Aplikasi Pilkada / Software Pilkada Terbaik Untuk memenangkan Pilkada 2020

IT Konsultan Terbaik Indonesia

Kejanggalan-Kejanggalan Proyek Segintung

  • 23 Maret 2016 - 22:34 WIB

BUPATI Seruyan Sudarsono merasa kaget dirinya ditetapkan sebagai tersangka dalam proyek pembangunan Pelabuhan Segintung. Dirinya berpendapat, banyak kejanggalan-kejanggalan dalam penggarapan proyek yang dikerjakan sejak era Bupati Darwan Ali ini, berdasarkan temuan Badan Pemeriksa Keuangan (BPK) RI. 

Bagaimana sebenarnya kasus tersebut Berikut ini kronologi yang disampaikan Sudarsono dalam siaran persnya yang diterima Borneonews, Rabu (23/3/2016) siang. 

Pada 16 April 2007, perjanjian kontrak pekerjaan multiyears pembangunan Pelabuhan Teluk Segintung di Kabupaten Seruyan senilai Rp112,736 miliar ditandatangani oleh Kepala Dinas Perhubungan, Komunikasi dan Informatika (Pihak Pertama) dan Direktur PT Swakarya Jaya/SKJ (Pihak Kedua). Namun, selanjutnya terjadi perubahan kuantitas pekerjaan, dengan adanya addendum pada 10 Agustus 2007, dan perubahan nilai kontrak menjadi Rp127,441,381 miliar.

Pada 28 November 2011, ditandatangani perjanjian klaim pembayaran sebesar Rp 46,747,4 miliar karena pekerjaan proyek tahun 2007-2010 telah selesai. Pada hari yang sama, pembayaran diberikan kepada SKJ sebesar Rp2 miliar. Lalu, pada 21 Maret 2012, dilakukan kembali pembayaran sebesar Rp10 miliar, sehingga total pembayaran sebesar Rp12 miliar.
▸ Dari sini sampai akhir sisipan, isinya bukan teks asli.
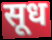
सूध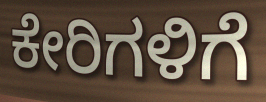
ಕೇರಿಗಳಿಗೆ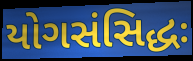
યોગસંસિદ્ધઃ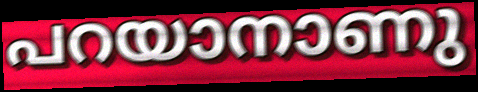
പറയാനാണുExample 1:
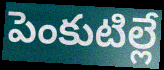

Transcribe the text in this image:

పెంకుటిల్లే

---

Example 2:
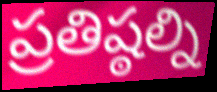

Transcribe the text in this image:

ప్రతిష్ఠల్ని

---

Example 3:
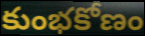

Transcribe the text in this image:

కుంభకోణం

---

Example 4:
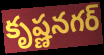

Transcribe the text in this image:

కృష్ణనగర్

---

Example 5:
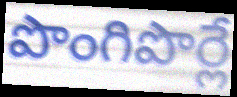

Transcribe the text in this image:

పొంగిపొర్లే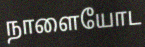
நாளையோட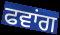
ਫਵਾਂਗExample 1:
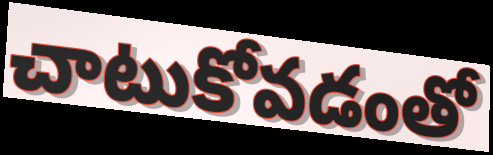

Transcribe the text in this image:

చాటుకోవడంతో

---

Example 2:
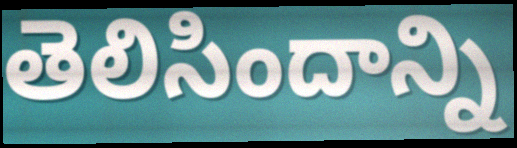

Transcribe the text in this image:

తెలిసిందాన్ని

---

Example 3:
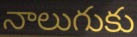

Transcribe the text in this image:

నాలుగుకు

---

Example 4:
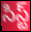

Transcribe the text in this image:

సిస్ట్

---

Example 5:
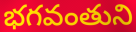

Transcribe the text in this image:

భగవంతుని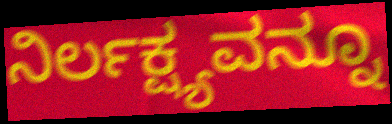
ನಿರ್ಲಕ್ಷ್ಯವನ್ನೂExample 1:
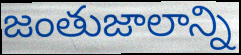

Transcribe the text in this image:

జంతుజాలాన్ని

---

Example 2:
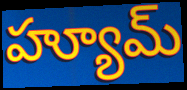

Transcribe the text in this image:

హ్యూమ్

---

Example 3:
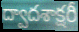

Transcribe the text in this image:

ద్వాదశాక్షరీ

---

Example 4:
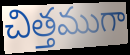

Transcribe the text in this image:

చిత్తముగా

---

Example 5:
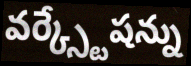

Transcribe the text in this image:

వర్క్స్టేషన్ను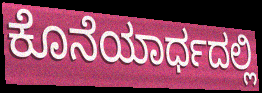
ಕೊನೆಯಾರ್ಧದಲ್ಲಿ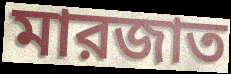
মারজাতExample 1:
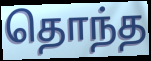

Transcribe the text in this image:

தொந்த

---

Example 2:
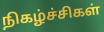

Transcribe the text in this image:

நிகழ்ச்சிகள்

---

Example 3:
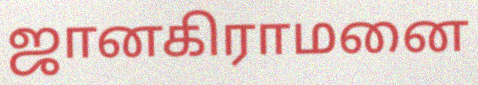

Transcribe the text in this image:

ஜானகிராமனை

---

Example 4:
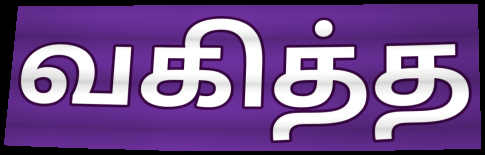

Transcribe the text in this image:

வகித்த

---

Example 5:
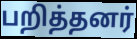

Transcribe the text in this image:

பறித்தனர்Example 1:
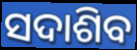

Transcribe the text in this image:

ସଦାଶିବ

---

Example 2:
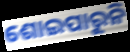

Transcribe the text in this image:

ଶୋଇପାରୁନି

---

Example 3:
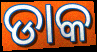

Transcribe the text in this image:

ଡାକ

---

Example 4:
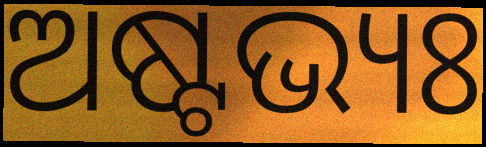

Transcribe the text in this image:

ଅଷ୍ଟଭ୍ୟଃ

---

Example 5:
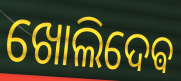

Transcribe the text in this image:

ଖୋଲିଦେଵ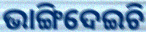
ଭାଙ୍ଗିଦେଇଚି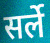
सर्लेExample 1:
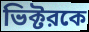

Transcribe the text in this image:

ভিক্টরকে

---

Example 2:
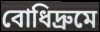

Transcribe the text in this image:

বোধিদ্রুমে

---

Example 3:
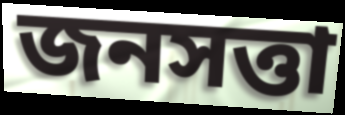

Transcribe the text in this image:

জনসত্তা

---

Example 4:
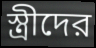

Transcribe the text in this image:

স্ত্রীদের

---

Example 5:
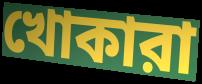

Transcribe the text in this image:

খোকারাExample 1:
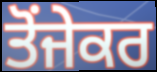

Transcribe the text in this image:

Pada 15 Agustus 2012, terbit Laporan Hasil Pemeriksaan (LHP) Badan Pemeriksa Keuangan (LHP-BPK) RI atas Laporan Keuangan Pemerintah Kabupaten Seruyan tahun 2011. Dalam LHP-BPK RI tersebut, banyak temuan terkait pekerjaan proyek pembangunan Pelabuhan Segintung.

Salah satu rekomendasi BPK RI memerintahkan secara tertulis kepada Kepala Dishubkominfo Kabupaten Seruyan untuk mempertanggungjawabkan pembayaran klaim proyek pembangunan Pelabuhan Laut Segintung yang telah terealisasi sebesar Rp12 miliar dan menyetorkan kepada kas daerah serta tidak membayarkan sisanya.

Digugat ke PN Sampit

Merasa hak-haknya tidak dipenuhi terkait sisa pembayaran atas klaim proyek pembangunan Pelabuhan Teluk Segintung sebesar Rp34,747,4 miliar, SKJ mengajukan gugatan wanprestasi kepada Pemkab Seruyan. 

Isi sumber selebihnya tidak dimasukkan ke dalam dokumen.